Seinem Alter angemessen spielt Van Damme keinen durch die Luft wirbelnden Kickboxer mehr. Er verzichtet völlig auf diesen Kampfstil, was – wenn man sich die peinlichen Actionszenen des Kollegen Seagal in Erinnerung ruft – schon ein erster Pluspunkt ist. Zusätzlich beschert das Drehbuch seinem Charakter sehr viele ruhigere, nachdenkliche und auch emotionale Szenen, in welchen schauspielerisches Talent gefragt ist. Entgegen einiger möglicher Erwartungen schafft Van Damme es, diese zu meistern, auch wenn er natürlich nach wie vor kein guter Schauspieler ist. Trotzdem gewinnt er den unterschiedlichen Facetten seiner Figur, die erst ein erbärmliches seelisches, später körperliches, Wrack ist, ungemein viel ab. Mit der V wie Vendetta-Darstellerin Selina Giles (als Ehefrau von Van Dammes Charakter) sowie vor allem dem perfekt in die Bösewichtrolle passenden Stephen Rea (The Crying Game, Stuck) hat der Cast einige Mimen von überdurchschnittlicher Qualität zu bieten.
Das Drehbuch befolgt im Wesentlichen zwar die Genreregeln, ist aber abgesehen von dem arg martialischen Showdown (allerdings mit einer schön überspitzten Version des „Mexican Standoffs“ aufwartend) überzeugend und ausgewogen in seiner Erzählweise und Charakterzeichnung. Es erweist sich hier als Glücksfall, dass neben dem bisher nicht positiv auffällig gewordenen James Portolese auch Drehbuch-Jungstar Dan Harris verpflichtet wurde. Der hat bei den großen Comicblockbustern X-Men 2 und Superman Returns sowie seiner eigenen Regiearbeit Imaginary Heroes bereits sein Talent gezeigt und erweist sich als seltene Bereicherung für eine B-Produktion. Da überrascht dann sogar Simon Fellows.
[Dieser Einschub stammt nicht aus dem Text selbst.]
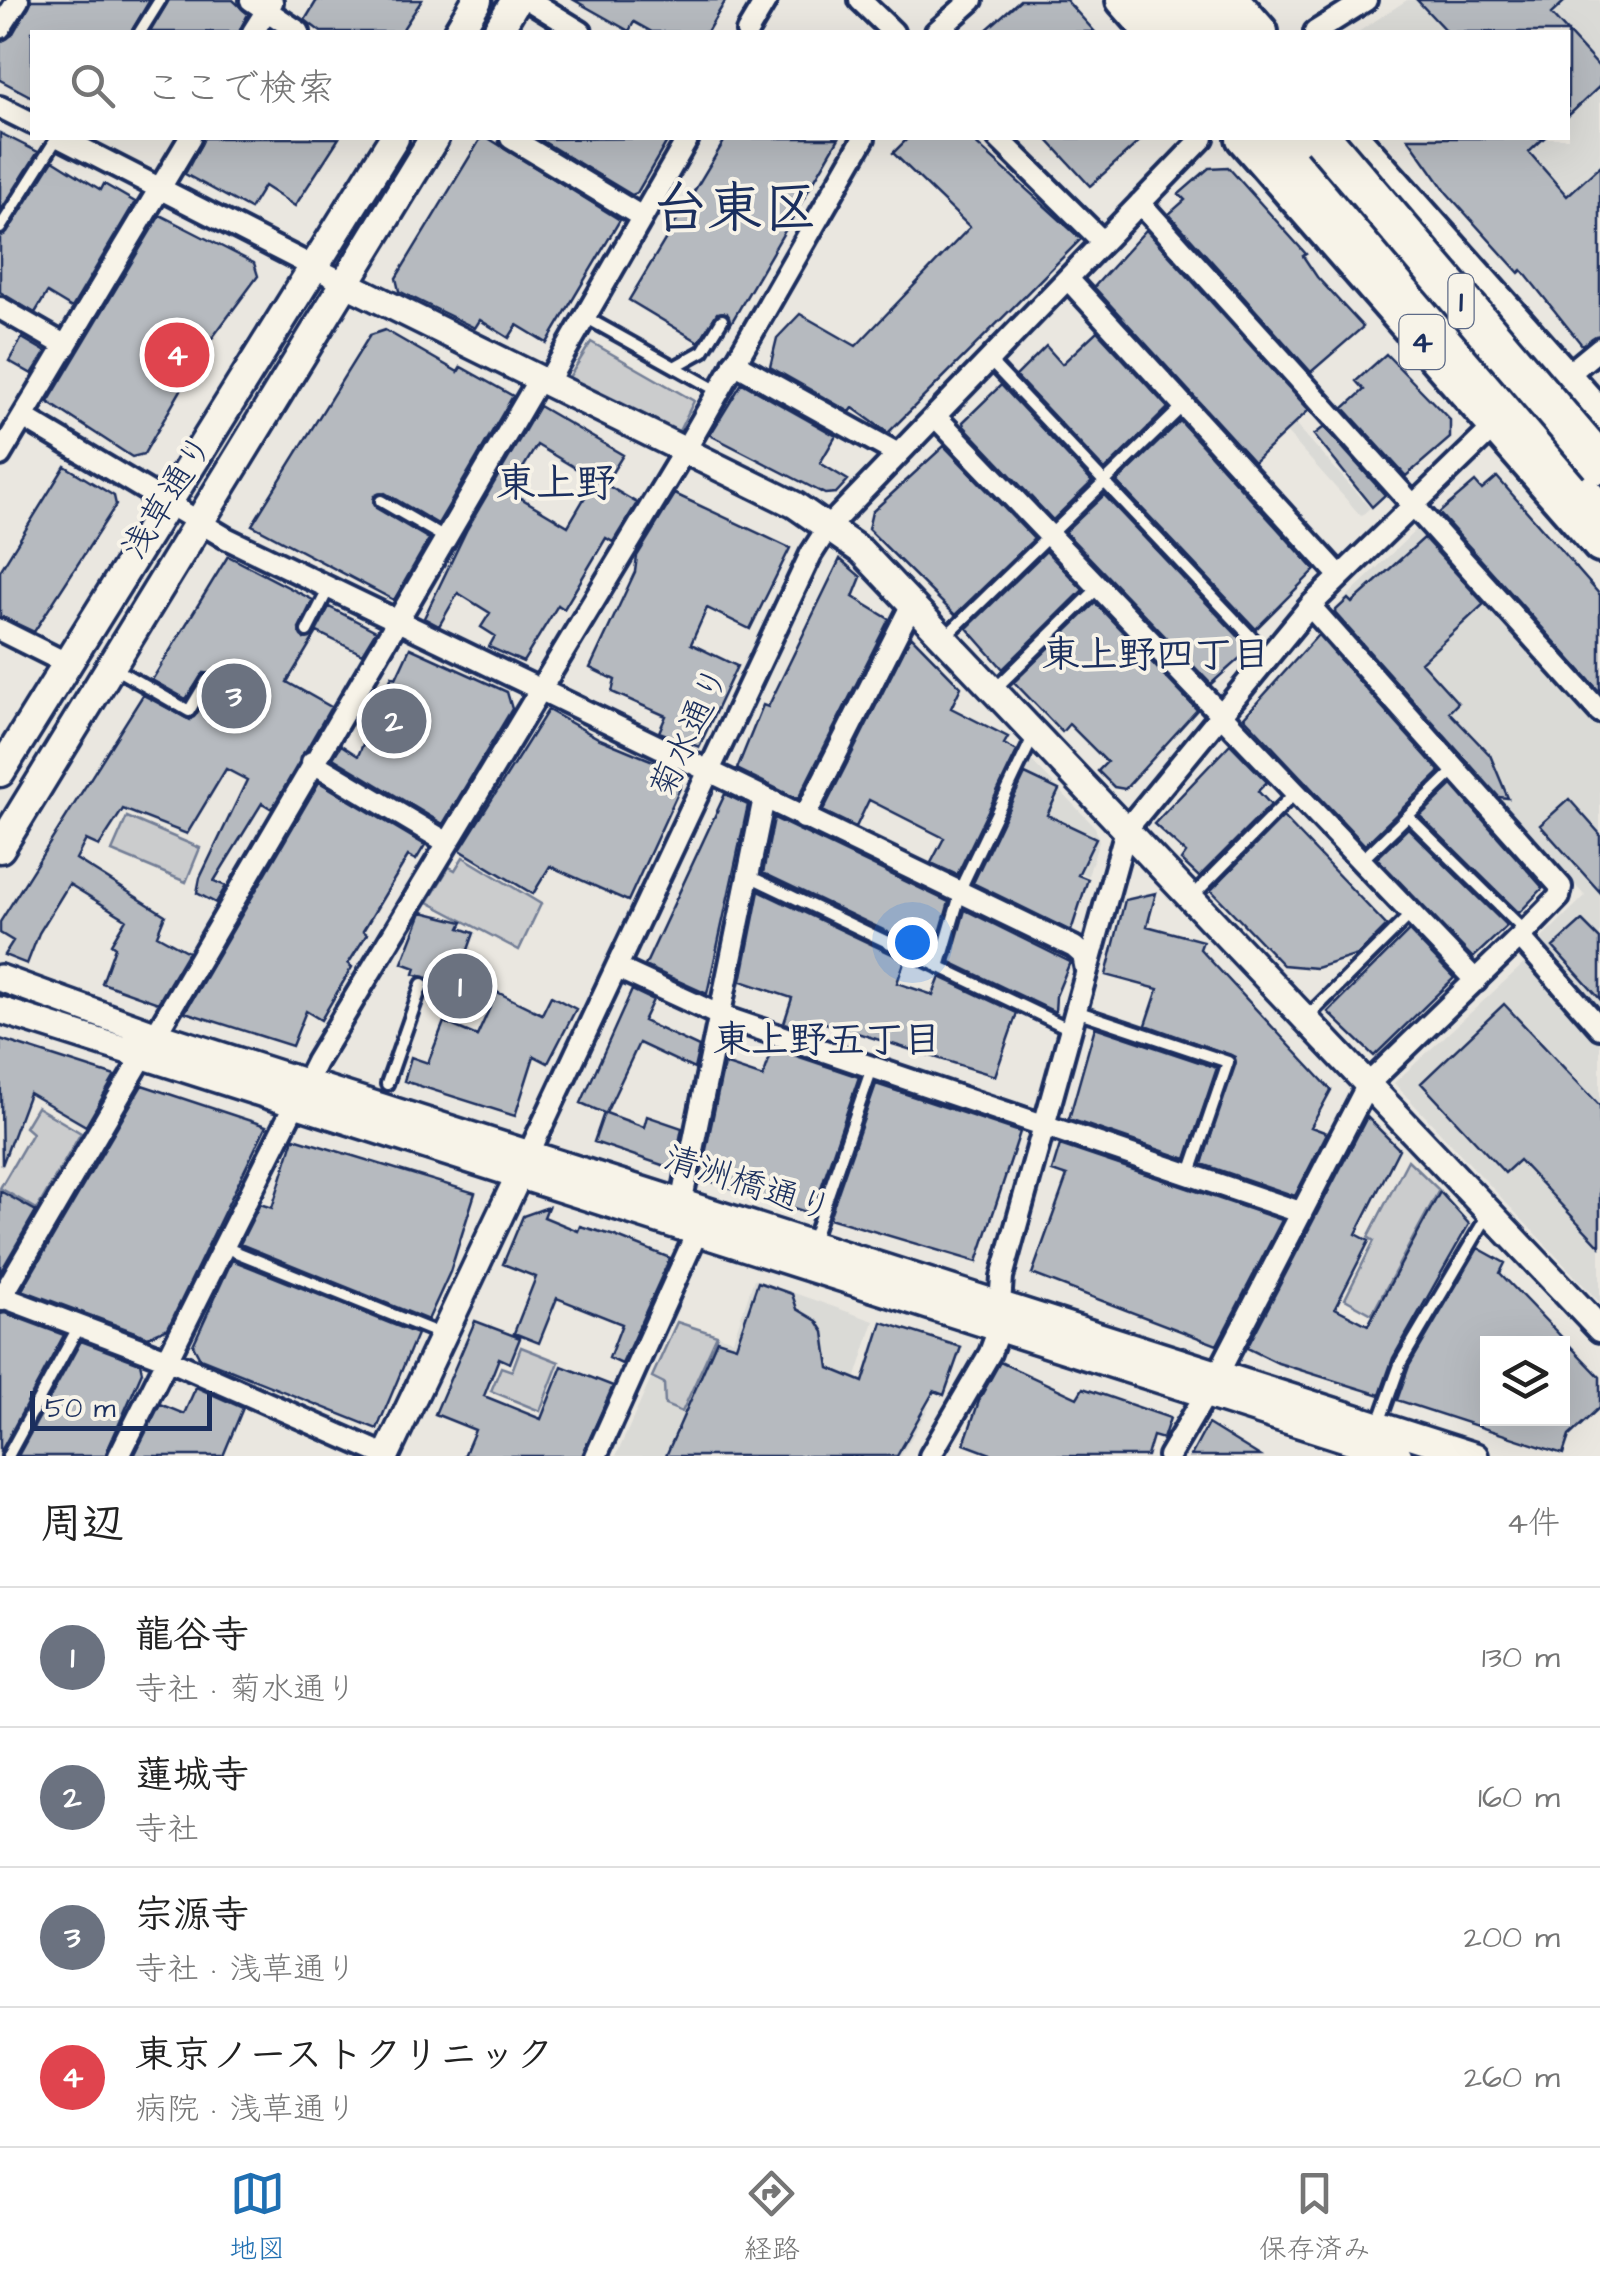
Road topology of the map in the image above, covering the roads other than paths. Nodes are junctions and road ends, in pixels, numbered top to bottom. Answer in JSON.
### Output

Der fest im osteuropäischen Direct-To-DVD-Markt etablierte Regisseur (u.a. „Second In Command“ mit Van Damme, und „7 Seconds“ mit Wesley Snipes) fängt einige sehr stimmungsvolle Bilder ein. Vor allem der Verbrechenszug von Callaghan, erzählt in Collagen aus Zeitungsausschnitten, Schwarz-Weiß-Bildern und einigen wenigen Farbtupfern, überzeugt visuell. Auch die emotionalen Szenen funktionieren dank den klug gewählten, langsamen Kamerafahrten.
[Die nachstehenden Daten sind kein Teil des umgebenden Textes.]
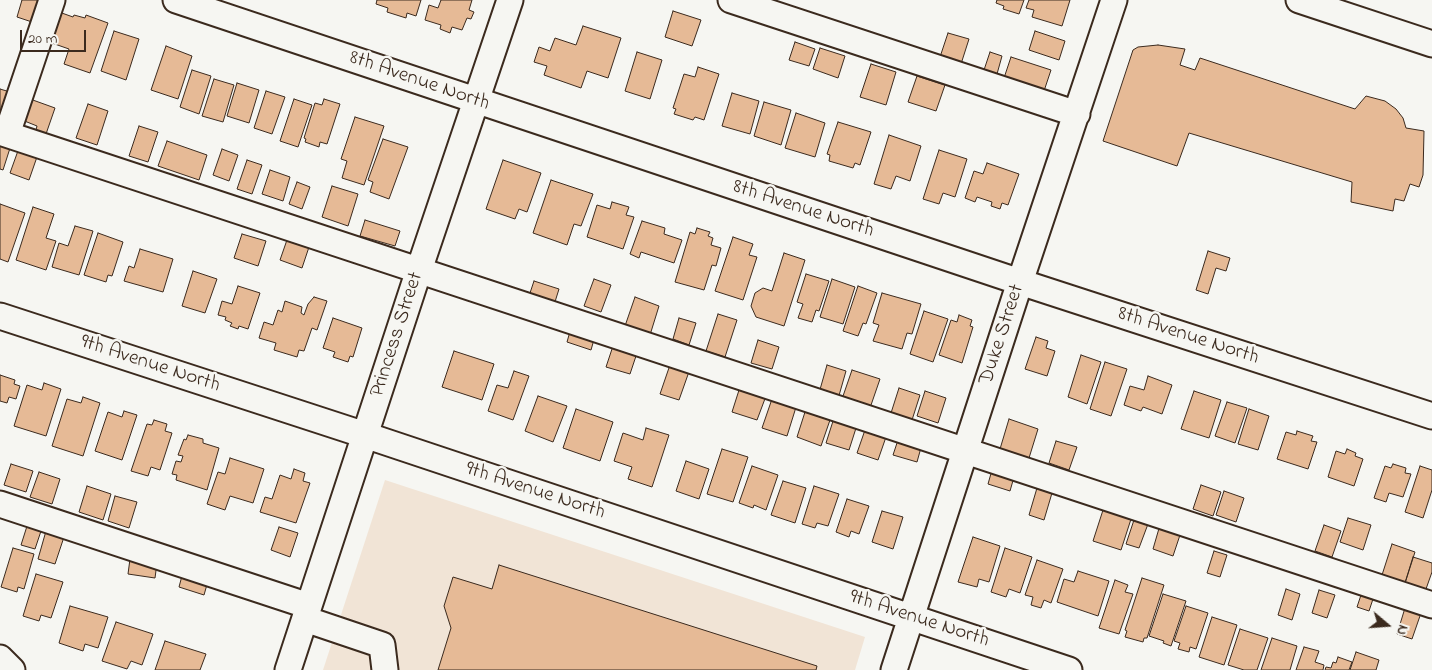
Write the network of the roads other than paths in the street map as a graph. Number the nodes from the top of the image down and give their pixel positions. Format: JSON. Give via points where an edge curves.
{"nodes":[{"id":1,"x":52,"y":0,"type":"edge"},
{"id":2,"x":176,"y":0,"type":"edge"},
{"id":3,"x":510,"y":0,"type":"edge"},
{"id":4,"x":731,"y":0,"type":"edge"},
{"id":5,"x":1114,"y":0,"type":"edge"},
{"id":6,"x":1299,"y":0,"type":"edge"},
{"id":7,"x":1432,"y":44,"type":"edge"},
{"id":8,"x":476,"y":101,"type":"junction"},
{"id":9,"x":1077,"y":114,"type":"junction"},
{"id":10,"x":4,"y":133,"type":"edge"},
{"id":11,"x":418,"y":270,"type":"junction"},
{"id":12,"x":1020,"y":282,"type":"junction"},
{"id":13,"x":0,"y":316,"type":"edge"},
{"id":14,"x":1432,"y":416,"type":"edge"},
{"id":15,"x":365,"y":435,"type":"junction"},
{"id":16,"x":965,"y":451,"type":"junction"},
{"id":17,"x":0,"y":504,"type":"edge"},
{"id":18,"x":1432,"y":604,"type":"edge"},
{"id":19,"x":307,"y":612,"type":"junction"},
{"id":20,"x":910,"y":617,"type":"junction"},
{"id":21,"x":0,"y":658,"type":"edge"},
{"id":22,"x":12,"y":670,"type":"edge"},
{"id":23,"x":288,"y":670,"type":"edge"},
{"id":24,"x":385,"y":670,"type":"edge"},
{"id":25,"x":894,"y":670,"type":"edge"},
{"id":26,"x":1069,"y":670,"type":"edge"}],
"edges":[{"from":1,"to":10,"type":"street"},
{"from":2,"to":8,"type":"street","name":"8th Avenue North"},
{"from":3,"to":8,"type":"street","name":"Princess Street"},
{"from":4,"to":9,"type":"street"},
{"from":5,"to":9,"type":"street","name":"Duke Street"},
{"from":6,"to":7,"type":"street"},
{"from":8,"to":11,"type":"street","name":"Princess Street"},
{"from":8,"to":12,"type":"street","name":"8th Avenue North"},
{"from":9,"to":12,"type":"street","name":"Duke Street"},
{"from":10,"to":11,"type":"street"},
{"from":11,"to":15,"type":"street","name":"Princess Street"},
{"from":11,"to":16,"type":"street"},
{"from":12,"to":14,"type":"street","name":"8th Avenue North"},
{"from":12,"to":16,"type":"street","name":"Duke Street"},
{"from":13,"to":15,"type":"street","name":"9th Avenue North"},
{"from":15,"to":19,"type":"street","name":"Princess Street"},
{"from":15,"to":20,"type":"street","name":"9th Avenue North"},
{"from":16,"to":18,"type":"street"},
{"from":16,"to":20,"type":"street","name":"Duke Street"},
{"from":17,"to":19,"type":"street"},
{"from":19,"to":23,"type":"street","name":"Princess Street"},
{"from":19,"to":24,"type":"street","via":[[382,645]]},
{"from":20,"to":25,"type":"street","name":"Duke Street"},
{"from":20,"to":26,"type":"street","name":"9th Avenue North"},
{"from":21,"to":22,"type":"street"}]}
„Until Death“ könnte am Schluss nur vor einem Problem stehen. Die Hardcore-Fans des Belgiers, welche die alten Action-Gurken als Meisterwerke ansehen, könnten genauso wie der gemeine Actionvielseher, der sich schon Wochen vorher auf jedes neue Genre-Videothekenwerk freut, eine kleine Enttäuschung erleben. Denn auch wenn es einige, sehr blutige Shootouts gibt, steht dieser Part merklich im Hintergrund. „Until Death“ bietet zwar routinierte Action, doch vordergründig bekommt man ein Cop-Drama serviert. Dessen sollte man sich bewusst sein, dann wird man seinen Spaß mit dem besten Van Damme seit sehr langer Zeit haben.